SkinDiver can hypnotize on its way to oblivion. But Hendryx will not let alienation win. To really be embodied, one must acknowledge the terms of this world. Sampling both Martin Luther King Jr. and John F. Kennedy, threading images of mediated violence like an uncynical version of Cabaret Voltaire into a showstopping belter from a cynical Céline Dion, “Through the Wire” is a blistering power ballad about power. Yet this is not the only power. In the audacious “Interior Voices,” structured like a clapping game, and also like future Vespertine-era Björk, Hendryx finds other sources. “The past and the present live as twins,” she sings simply. “God and the devil, fear and dreams/Pass from mother to child, an unbroken stream.” The Great Communicator is the umbilical cord; the coming World Wide Web is an amniotic sack. Drumrolls rustle like feathers. A children’s choir coos. It’s stunning, a bit camp like Kraftwerk were, a dazzling and generative kind of Woman Machine.
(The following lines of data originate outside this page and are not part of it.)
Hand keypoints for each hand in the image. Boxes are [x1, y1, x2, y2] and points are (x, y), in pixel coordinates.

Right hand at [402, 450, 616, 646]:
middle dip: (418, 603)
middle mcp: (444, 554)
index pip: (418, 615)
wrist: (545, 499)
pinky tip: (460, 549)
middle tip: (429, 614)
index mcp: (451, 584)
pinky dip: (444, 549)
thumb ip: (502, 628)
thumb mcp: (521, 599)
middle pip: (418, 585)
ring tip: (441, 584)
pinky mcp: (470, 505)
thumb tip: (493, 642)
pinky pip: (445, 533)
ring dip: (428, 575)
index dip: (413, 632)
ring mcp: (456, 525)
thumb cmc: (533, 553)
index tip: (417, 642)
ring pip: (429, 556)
The album’s peak refuses all the old power structures. “6th Sense” reincarnates her old friend Patti LaBelle’s “New Attitude” into a new age anthem. Deep in thickets of wood blocks and pan flutes, Hendryx muses on superstition. She chants down those who’d deny her intuition. Unlike Patti, she hasn’t tidied up her point of view:  “I believe in déjà vu, ancient dreams, and primal screams that run beneath the conscious stream,” she declares. But isolation threatens enlightenment. “Is anyone listening?” she hollers, again and again. “Can anybody feel me? Does…anybody…care?” There is more to this world, and more to herself, than one might believe.
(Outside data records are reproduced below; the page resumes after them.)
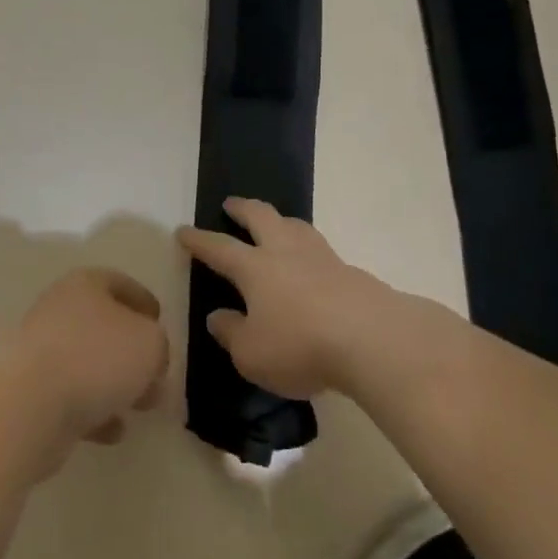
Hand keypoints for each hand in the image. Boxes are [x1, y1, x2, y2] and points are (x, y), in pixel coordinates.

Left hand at [5, 269, 170, 470]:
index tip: (160, 319)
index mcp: (84, 285)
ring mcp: (41, 353)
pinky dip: (94, 412)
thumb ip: (158, 344)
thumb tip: (150, 356)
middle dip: (133, 350)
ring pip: (88, 364)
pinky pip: (71, 398)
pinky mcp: (31, 393)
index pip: (118, 283)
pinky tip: (113, 431)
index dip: (141, 299)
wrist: (27, 405)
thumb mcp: (149, 343)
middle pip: (103, 325)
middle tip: (157, 373)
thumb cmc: (95, 358)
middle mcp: (59, 311)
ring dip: (116, 384)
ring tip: (143, 406)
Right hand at [177, 198, 399, 398]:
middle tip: (231, 204)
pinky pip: (322, 251)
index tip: (183, 231)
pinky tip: (313, 267)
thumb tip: (217, 316)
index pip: (219, 248)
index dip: (199, 240)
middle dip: (243, 208)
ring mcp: (322, 258)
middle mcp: (285, 252)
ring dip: (280, 221)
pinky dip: (309, 251)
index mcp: (254, 268)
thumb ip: (231, 333)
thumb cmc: (301, 346)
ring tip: (275, 224)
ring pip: (296, 226)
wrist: (374, 340)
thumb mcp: (252, 354)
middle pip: (261, 217)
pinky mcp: (352, 273)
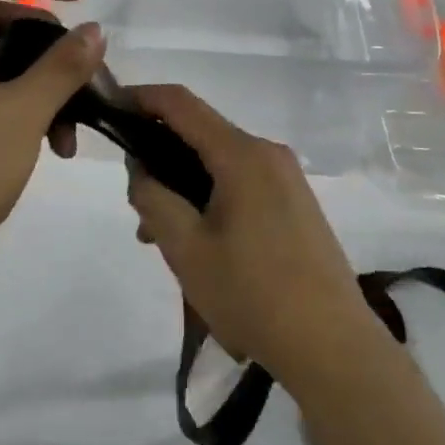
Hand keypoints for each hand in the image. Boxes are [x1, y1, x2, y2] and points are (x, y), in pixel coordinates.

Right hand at [124, 85, 382, 387]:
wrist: (333, 346)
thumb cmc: (252, 294)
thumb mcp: (186, 249)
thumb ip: (153, 198)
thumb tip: (140, 167)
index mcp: (242, 154)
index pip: (181, 103)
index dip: (141, 98)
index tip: (111, 111)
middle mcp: (268, 153)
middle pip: (201, 135)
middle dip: (160, 157)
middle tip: (135, 203)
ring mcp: (287, 178)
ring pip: (220, 164)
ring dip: (184, 185)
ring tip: (159, 237)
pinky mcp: (296, 203)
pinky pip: (242, 183)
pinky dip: (211, 198)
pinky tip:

SkinDiver comes to rest in the afterglow. For “New Desire,” fingers tickle out a melody, and bells linger like embraces. She’s plummeting back to earth, and a bass glides to find the landing spot. There’s a subtle ticking noise in the distance. Hendryx has been on the trip of a lifetime, all alienation and love sensation, finding and losing her place in the world and making of it what she will. Her voice gathers force for one last lesson. “Love is the door through doubt and distance,” she says. And she’s right. “I surrender,” she says. But not to what you think. SkinDiver begins with Hendryx needing to hold someone; it ends with a call to arms around her. She’s yielding not to desire but to being desired. She’s learning to be loved in a world that mostly won’t. “Touch me,” she sings. “I’m waiting.”
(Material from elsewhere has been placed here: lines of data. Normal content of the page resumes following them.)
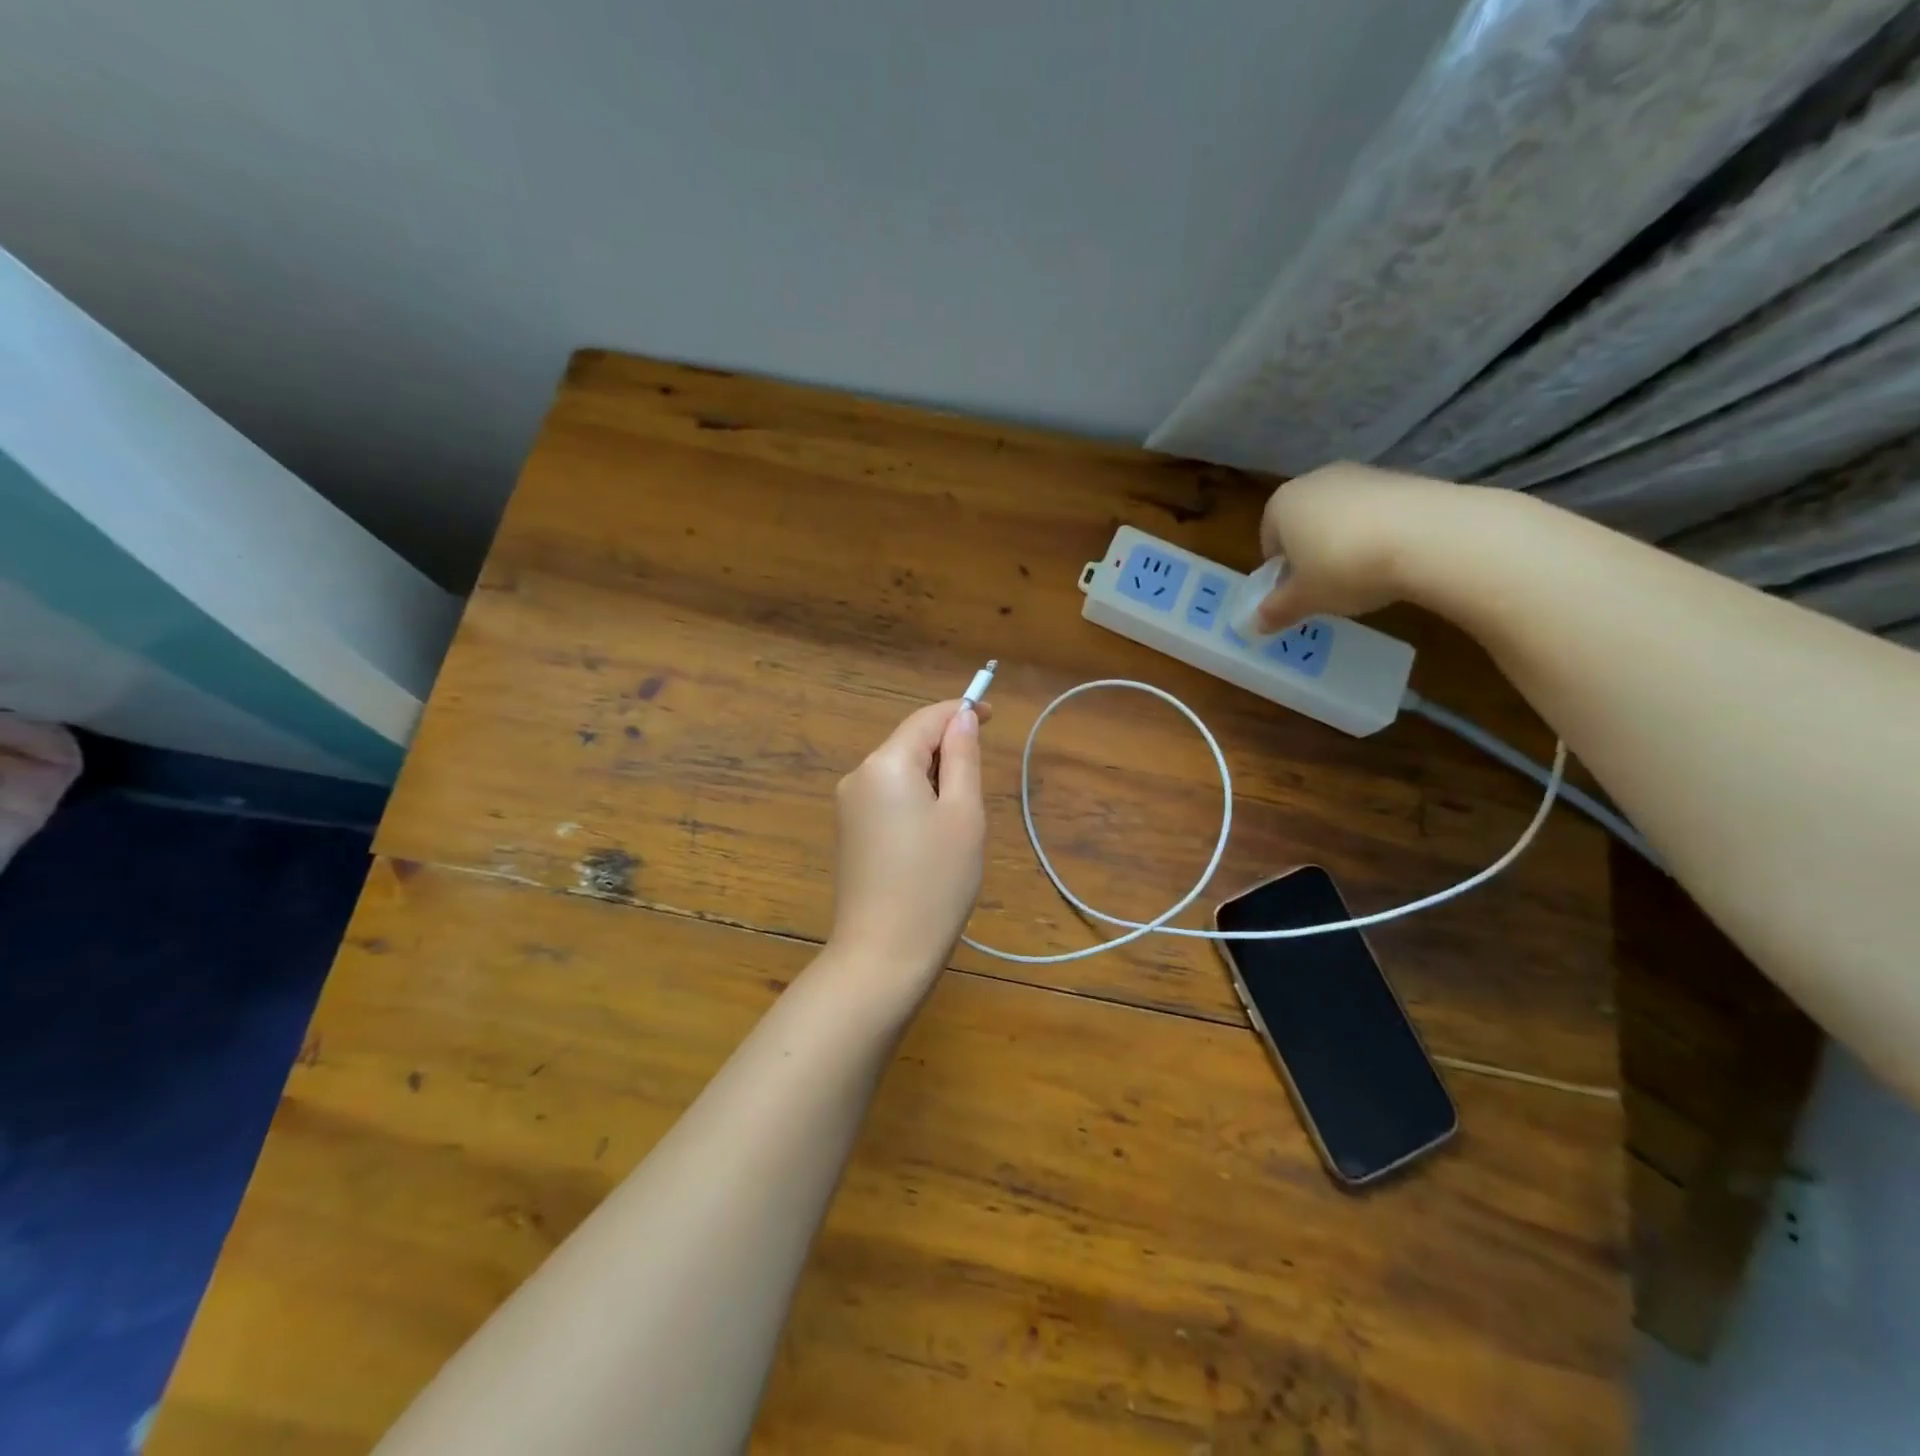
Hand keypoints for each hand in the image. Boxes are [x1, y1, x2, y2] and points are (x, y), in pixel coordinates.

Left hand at [827, 698, 990, 991]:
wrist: (882, 955)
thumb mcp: (963, 814)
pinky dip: (915, 803)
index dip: (961, 712)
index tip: (994, 717)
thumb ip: (962, 758)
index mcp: (885, 763)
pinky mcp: (848, 833)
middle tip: (978, 795)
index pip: (926, 719)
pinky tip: (930, 843)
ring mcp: (847, 806)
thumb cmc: (935, 882)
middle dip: (947, 754)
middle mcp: (858, 776)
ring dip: (933, 782)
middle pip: (909, 744)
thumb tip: (962, 718)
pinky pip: (887, 799)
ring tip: (956, 828)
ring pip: (899, 774)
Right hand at [1254, 463, 1459, 630]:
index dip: (1280, 569)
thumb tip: (1257, 623)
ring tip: (1363, 574)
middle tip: (1326, 586)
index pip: (1268, 538)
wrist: (1426, 536)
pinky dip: (1378, 532)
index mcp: (1281, 504)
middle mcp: (1315, 481)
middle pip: (1304, 522)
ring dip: (1345, 542)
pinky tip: (1392, 558)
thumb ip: (1277, 610)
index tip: (1296, 592)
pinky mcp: (1401, 477)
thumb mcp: (1305, 599)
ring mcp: (1360, 474)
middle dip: (1311, 552)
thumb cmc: (1342, 567)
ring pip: (1341, 515)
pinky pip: (1376, 511)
Hendryx waited for people to catch up to SkinDiver. “I’d like it to be discovered rather than sold to people like the latest fashion,” she told Billboard in 1989. In 2007, she turned SkinDiver into a sci-fi multimedia rock musical at NYC’s downtown demimonde HQ Joe’s Pub. In the 2010s, she made a few fab house collaborations with Soul Clap, and in 2017 released a revelatory collection of Captain Beefheart covers with Gary Lucas. For the bridge of “Women Who Fly,” Hendryx warns all who can hear her: “Don’t give me wings and take away my sky!” It’s hard to imagine someone strong enough to clip her ambition. Her work keeps expanding. Almost 35 years later, SkinDiver remains a vista to gaze in wonder at, and wonder what else is on the horizon.